Hi Tim,

That would be awesome. We have seen some really disparate Mesos allocations for our Spark Streaming jobs. (like (7,4,1) over 3 executors for 4 kafka consumer instead of the ideal (3,3,3,3))
For network dependent consumers, achieving an even deployment would  provide a reliable and reproducible streaming job execution from the performance point of view. 
We're deploying in coarse grain mode. Not sure Spark Streaming would work well in fine-grained given the added latency to acquire a worker.

You mention that you're changing the Mesos scheduler. Is there a Jira where this job is taking place?

-kr, Gerard.


On Mon, Dec 22, 2014 at 6:01 PM, Timothy Chen <tnachen@gmail.com> wrote:
Hi Gerard,

Really nice guide!

I'm particularly interested in the Mesos scheduling side to more evenly distribute cores across cluster.

I wonder if you are using coarse grain mode or fine grain mode?

I'm making changes to the spark mesos scheduler and I think we can propose a best way to achieve what you mentioned.

# Exercises:
**a)** Repeat the Spark Mesos thread word for word from "That would be" to "point of view.".
**b)** Write the next part of the Spark Mesos thread, starting right after its last sentence.

Dataset entries
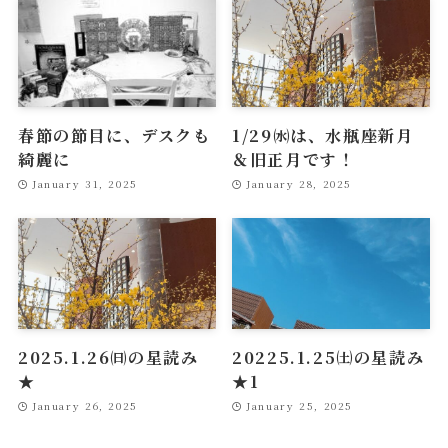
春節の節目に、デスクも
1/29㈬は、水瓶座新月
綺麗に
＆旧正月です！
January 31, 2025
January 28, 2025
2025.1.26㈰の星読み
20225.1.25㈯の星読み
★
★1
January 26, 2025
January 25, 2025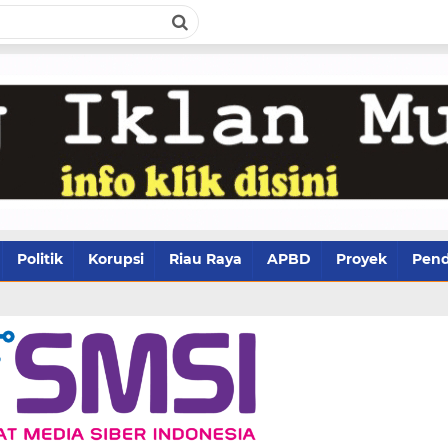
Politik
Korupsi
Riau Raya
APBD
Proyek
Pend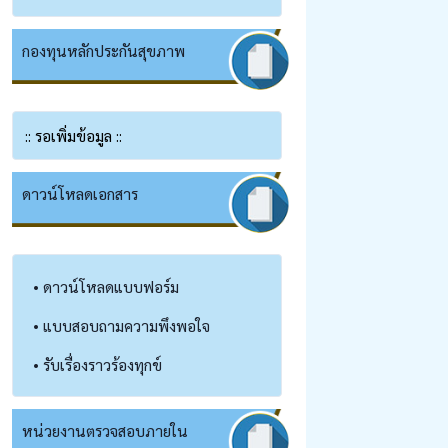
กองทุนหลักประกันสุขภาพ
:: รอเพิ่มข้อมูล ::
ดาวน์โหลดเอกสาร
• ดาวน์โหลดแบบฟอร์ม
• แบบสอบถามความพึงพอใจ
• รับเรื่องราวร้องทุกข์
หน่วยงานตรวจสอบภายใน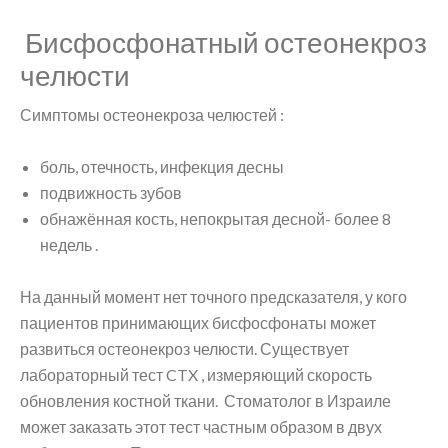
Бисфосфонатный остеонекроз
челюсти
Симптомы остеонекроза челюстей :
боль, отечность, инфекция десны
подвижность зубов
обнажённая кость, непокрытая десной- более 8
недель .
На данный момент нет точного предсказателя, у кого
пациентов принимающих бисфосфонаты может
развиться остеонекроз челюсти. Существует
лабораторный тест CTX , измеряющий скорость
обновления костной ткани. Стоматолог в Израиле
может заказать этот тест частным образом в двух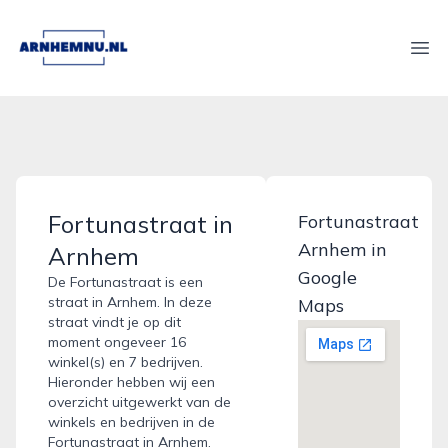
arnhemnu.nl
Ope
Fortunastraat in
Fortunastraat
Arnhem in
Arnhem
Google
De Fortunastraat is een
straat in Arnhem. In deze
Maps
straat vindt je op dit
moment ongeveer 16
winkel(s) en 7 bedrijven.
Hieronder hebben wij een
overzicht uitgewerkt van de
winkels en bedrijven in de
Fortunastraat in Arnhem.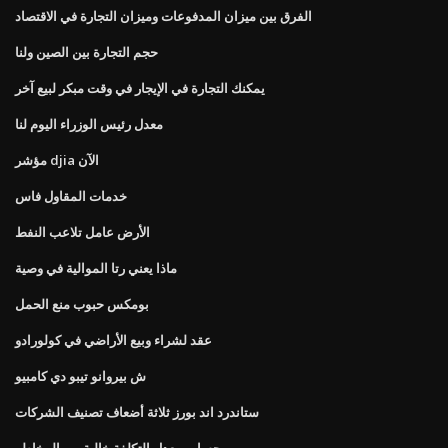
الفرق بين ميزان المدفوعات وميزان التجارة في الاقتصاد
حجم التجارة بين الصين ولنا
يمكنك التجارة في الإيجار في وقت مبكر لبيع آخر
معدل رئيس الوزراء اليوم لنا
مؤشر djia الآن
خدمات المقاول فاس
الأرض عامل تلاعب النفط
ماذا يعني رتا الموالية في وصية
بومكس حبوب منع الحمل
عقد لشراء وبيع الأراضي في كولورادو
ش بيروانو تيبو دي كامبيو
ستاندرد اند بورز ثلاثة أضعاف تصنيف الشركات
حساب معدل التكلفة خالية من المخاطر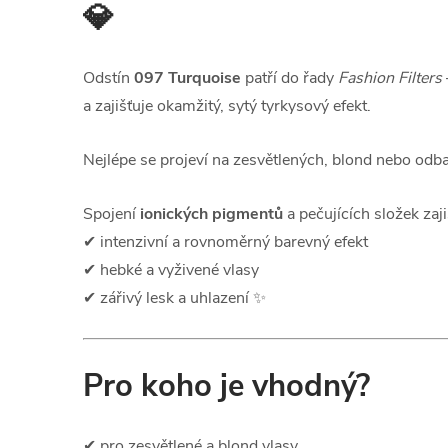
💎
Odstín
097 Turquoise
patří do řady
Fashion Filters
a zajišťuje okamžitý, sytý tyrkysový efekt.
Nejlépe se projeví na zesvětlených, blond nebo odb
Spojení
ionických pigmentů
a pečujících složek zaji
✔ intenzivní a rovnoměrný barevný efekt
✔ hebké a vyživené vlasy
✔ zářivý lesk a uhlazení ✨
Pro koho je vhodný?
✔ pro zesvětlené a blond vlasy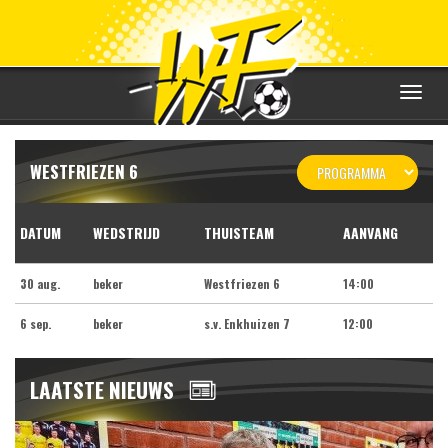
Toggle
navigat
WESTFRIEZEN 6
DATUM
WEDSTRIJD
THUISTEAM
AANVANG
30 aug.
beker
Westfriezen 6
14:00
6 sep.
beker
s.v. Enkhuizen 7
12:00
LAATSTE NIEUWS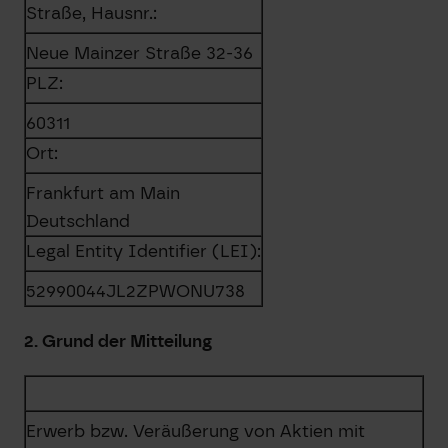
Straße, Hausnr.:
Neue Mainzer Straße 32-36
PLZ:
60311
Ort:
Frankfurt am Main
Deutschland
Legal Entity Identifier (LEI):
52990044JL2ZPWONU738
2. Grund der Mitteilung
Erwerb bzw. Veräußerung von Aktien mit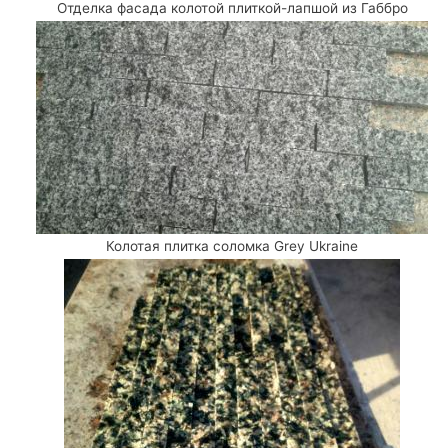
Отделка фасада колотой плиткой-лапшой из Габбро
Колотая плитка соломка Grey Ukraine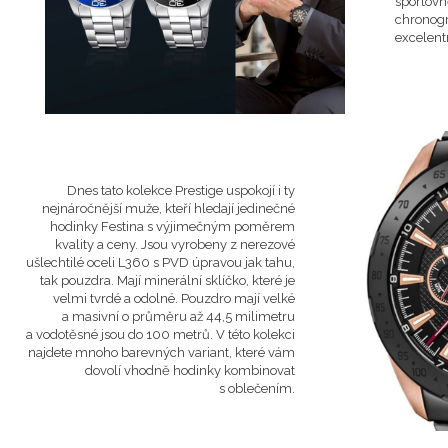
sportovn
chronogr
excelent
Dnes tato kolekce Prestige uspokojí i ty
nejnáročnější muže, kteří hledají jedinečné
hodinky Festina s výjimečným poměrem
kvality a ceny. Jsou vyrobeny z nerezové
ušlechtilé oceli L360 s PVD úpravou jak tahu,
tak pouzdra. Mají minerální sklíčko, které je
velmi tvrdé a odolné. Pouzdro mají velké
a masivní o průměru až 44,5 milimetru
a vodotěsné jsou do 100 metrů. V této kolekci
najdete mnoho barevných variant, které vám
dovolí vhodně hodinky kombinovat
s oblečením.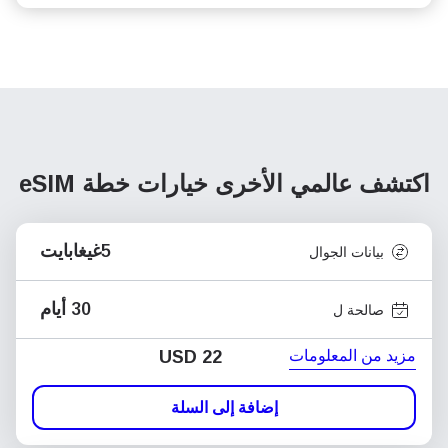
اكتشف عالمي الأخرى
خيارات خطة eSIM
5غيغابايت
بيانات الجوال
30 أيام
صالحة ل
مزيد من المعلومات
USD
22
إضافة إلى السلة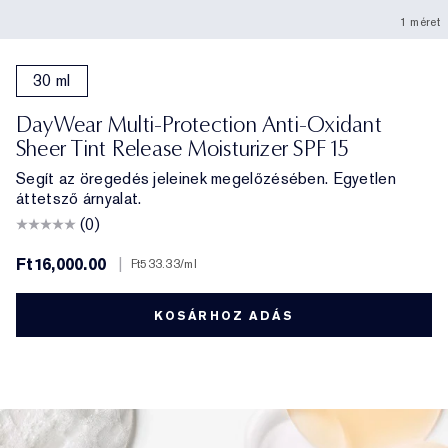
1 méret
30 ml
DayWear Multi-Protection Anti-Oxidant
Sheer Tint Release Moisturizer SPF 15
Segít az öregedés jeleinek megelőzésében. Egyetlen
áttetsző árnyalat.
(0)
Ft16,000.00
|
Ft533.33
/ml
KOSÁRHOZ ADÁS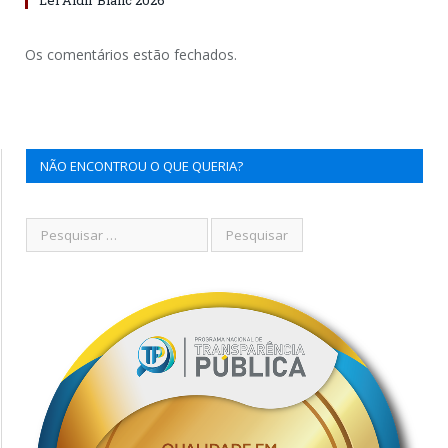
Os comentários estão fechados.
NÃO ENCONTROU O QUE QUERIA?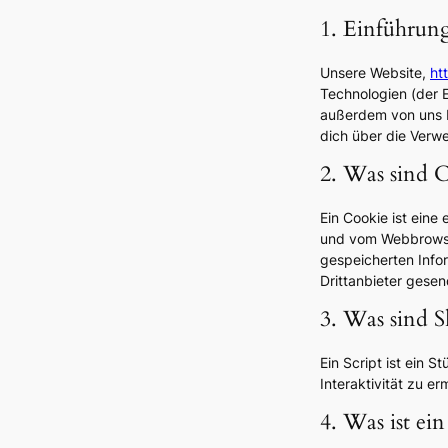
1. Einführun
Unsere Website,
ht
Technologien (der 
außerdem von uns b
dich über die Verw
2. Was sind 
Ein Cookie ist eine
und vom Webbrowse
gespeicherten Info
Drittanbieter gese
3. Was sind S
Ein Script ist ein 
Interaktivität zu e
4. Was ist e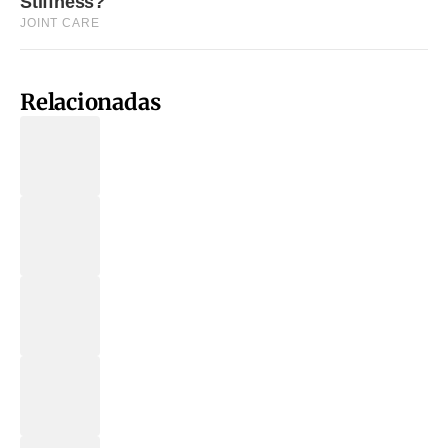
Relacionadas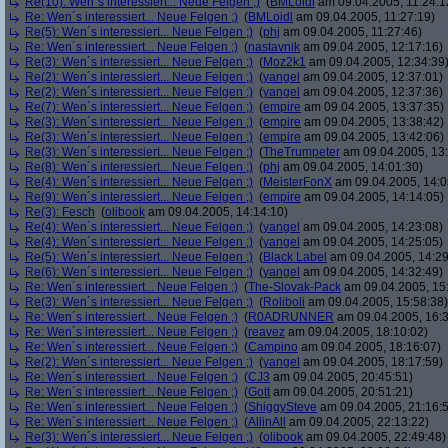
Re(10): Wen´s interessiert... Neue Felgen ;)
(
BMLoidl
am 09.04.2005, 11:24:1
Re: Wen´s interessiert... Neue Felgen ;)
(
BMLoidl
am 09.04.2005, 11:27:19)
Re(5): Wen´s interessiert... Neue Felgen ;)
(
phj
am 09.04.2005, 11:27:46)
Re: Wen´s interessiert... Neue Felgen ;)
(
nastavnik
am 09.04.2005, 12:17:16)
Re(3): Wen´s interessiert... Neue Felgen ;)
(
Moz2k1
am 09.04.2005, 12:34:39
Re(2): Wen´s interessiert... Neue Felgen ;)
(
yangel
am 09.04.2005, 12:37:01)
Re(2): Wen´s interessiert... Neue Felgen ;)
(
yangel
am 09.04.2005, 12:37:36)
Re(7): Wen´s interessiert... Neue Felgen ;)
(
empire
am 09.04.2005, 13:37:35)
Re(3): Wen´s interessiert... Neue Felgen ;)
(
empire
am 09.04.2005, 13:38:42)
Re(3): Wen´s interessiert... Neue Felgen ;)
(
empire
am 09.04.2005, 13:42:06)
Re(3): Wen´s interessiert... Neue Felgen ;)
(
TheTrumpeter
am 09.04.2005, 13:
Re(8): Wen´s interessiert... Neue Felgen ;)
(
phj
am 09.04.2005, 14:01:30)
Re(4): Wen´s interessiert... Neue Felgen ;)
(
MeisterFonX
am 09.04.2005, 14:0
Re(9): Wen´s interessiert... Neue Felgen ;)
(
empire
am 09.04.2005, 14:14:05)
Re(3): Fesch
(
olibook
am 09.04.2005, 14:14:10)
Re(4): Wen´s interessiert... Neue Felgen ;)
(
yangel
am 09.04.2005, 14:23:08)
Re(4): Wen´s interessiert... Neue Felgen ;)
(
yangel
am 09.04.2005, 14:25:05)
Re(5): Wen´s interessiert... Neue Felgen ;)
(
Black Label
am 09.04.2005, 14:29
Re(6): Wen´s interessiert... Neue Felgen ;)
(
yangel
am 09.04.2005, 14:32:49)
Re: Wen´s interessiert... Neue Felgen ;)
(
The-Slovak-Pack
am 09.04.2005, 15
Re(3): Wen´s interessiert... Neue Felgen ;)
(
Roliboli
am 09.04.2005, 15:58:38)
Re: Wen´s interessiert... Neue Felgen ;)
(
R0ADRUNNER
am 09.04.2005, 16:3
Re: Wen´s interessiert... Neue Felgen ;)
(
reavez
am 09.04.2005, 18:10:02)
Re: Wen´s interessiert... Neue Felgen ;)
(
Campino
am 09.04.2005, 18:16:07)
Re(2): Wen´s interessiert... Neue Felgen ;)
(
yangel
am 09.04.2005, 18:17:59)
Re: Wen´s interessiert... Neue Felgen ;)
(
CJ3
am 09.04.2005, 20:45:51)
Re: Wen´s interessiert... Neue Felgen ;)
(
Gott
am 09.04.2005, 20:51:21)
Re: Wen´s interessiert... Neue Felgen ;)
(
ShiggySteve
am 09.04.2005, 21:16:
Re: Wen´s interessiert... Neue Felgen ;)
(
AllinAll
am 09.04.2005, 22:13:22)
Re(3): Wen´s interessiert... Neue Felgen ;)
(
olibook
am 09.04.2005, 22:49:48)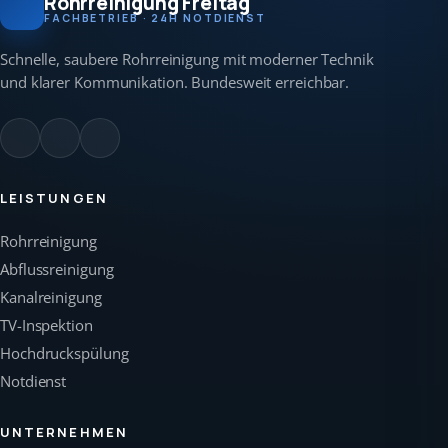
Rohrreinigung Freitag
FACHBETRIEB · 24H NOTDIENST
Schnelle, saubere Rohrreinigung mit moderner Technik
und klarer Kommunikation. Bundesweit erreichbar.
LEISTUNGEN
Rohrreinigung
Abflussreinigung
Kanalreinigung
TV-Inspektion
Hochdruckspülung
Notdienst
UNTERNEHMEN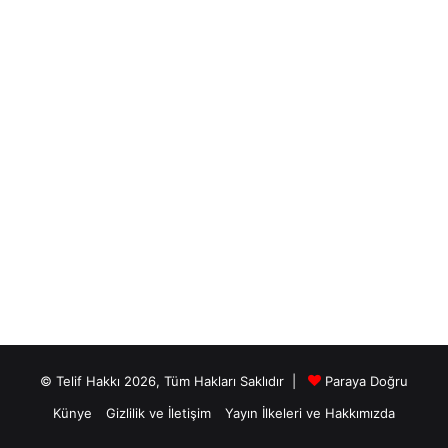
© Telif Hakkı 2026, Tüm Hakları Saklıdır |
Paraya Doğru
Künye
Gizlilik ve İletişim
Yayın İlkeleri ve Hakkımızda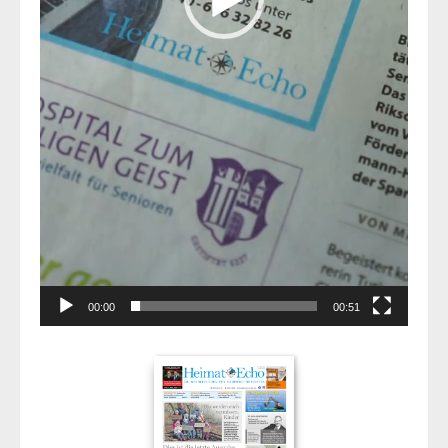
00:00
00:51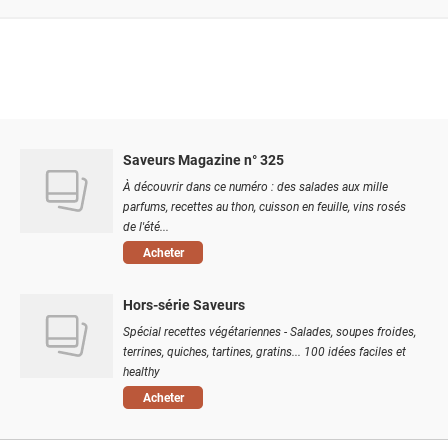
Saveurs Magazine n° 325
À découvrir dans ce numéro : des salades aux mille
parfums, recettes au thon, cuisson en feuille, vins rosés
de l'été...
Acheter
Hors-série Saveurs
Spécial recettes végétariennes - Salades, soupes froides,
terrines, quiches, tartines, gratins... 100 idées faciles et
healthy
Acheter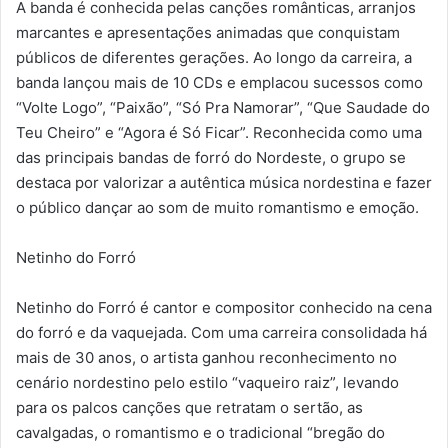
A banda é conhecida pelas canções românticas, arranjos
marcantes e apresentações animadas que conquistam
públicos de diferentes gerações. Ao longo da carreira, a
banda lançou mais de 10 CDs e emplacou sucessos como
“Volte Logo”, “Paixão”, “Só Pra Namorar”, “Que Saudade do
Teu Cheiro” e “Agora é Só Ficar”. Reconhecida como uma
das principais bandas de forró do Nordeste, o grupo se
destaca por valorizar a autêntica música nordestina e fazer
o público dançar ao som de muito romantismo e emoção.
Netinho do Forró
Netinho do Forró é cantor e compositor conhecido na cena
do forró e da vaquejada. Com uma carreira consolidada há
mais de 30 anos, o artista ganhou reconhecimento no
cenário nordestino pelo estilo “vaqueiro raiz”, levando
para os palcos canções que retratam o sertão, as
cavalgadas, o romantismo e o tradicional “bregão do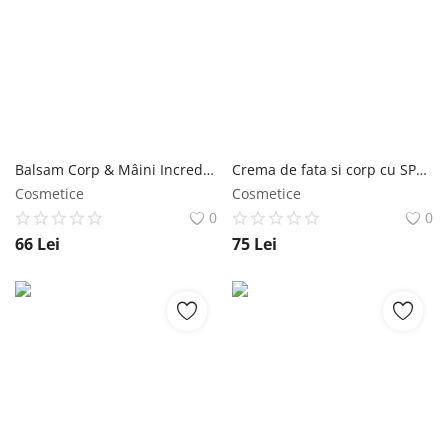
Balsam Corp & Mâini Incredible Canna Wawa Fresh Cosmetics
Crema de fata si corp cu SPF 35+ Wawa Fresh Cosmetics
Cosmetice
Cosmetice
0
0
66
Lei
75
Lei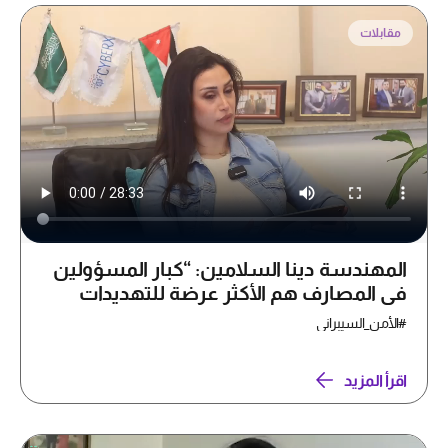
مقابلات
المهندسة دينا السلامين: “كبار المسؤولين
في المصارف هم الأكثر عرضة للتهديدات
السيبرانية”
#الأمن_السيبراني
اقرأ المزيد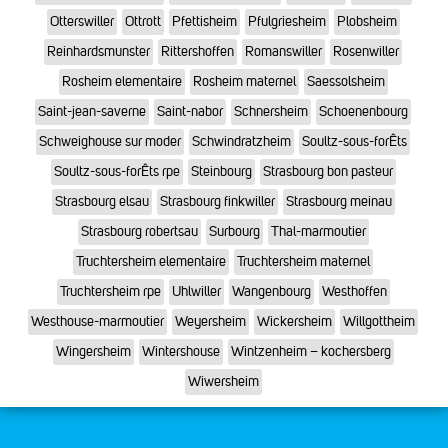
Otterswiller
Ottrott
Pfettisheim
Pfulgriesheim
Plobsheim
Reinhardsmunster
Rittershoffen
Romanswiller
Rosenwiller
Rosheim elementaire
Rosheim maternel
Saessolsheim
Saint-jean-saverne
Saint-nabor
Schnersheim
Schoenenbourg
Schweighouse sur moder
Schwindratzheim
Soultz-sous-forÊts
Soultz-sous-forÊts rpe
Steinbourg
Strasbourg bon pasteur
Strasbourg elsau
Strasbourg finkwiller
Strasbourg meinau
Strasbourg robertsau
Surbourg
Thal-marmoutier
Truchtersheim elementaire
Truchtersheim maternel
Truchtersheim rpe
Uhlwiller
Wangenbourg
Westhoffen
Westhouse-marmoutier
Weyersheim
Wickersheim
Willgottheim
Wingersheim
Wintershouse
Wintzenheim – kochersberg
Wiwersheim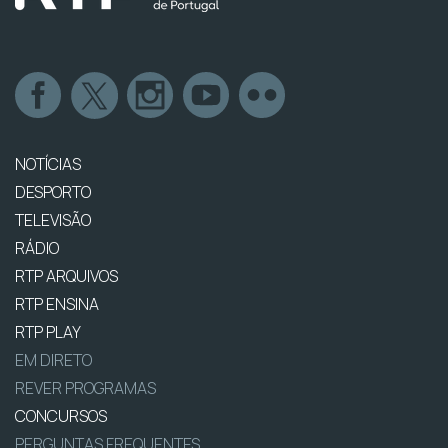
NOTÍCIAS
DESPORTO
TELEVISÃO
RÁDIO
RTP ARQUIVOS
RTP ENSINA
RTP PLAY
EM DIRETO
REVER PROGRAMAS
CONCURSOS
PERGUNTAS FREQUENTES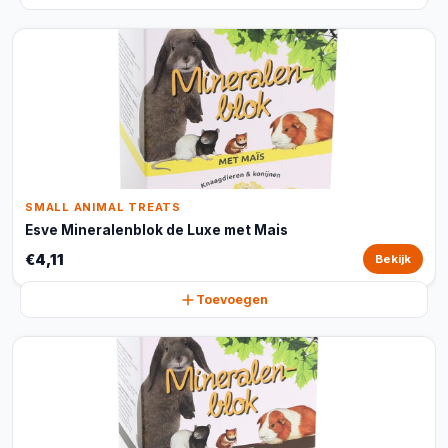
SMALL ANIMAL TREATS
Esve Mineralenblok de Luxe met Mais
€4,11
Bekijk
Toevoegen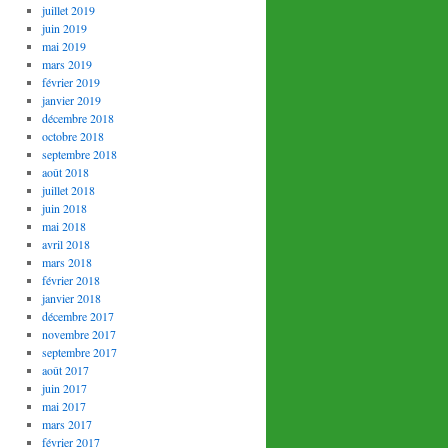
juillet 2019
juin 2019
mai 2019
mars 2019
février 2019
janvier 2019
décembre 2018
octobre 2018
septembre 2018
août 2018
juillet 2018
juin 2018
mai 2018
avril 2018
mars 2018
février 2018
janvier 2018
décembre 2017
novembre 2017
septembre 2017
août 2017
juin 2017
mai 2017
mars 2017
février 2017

# Task answers:
**a)**
That would be awesome. We have seen some really disparate Mesos allocations for our Spark Streaming jobs. (like (7,4,1) over 3 executors for 4 kafka consumer instead of the ideal (3,3,3,3))
For network dependent consumers, achieving an even deployment would  provide a reliable and reproducible streaming job execution from the performance point of view.

**b)**
Tim

Sent from my iPhone

> On Dec 22, 2014, at 8:33 AM, Gerard Maas <gerard.maas@gmail.com> wrote:
>
> Hi,
>
> After facing issues with the performance of some of our Spark Streaming
> jobs, we invested quite some effort figuring out the factors that affect
> the performance characteristics of a Streaming job. We  defined an
> empirical model that helps us reason about Streaming jobs and applied it to
> tune the jobs in order to maximize throughput.
>
> We have summarized our findings in a blog post with the intention of
> collecting feedback and hoping that it is useful to other Spark Streaming
> users facing similar issues.
>
> http://www.virdata.com/tuning-spark/
>
> Your feedback is welcome.
>
> With kind regards,
>
> Gerard.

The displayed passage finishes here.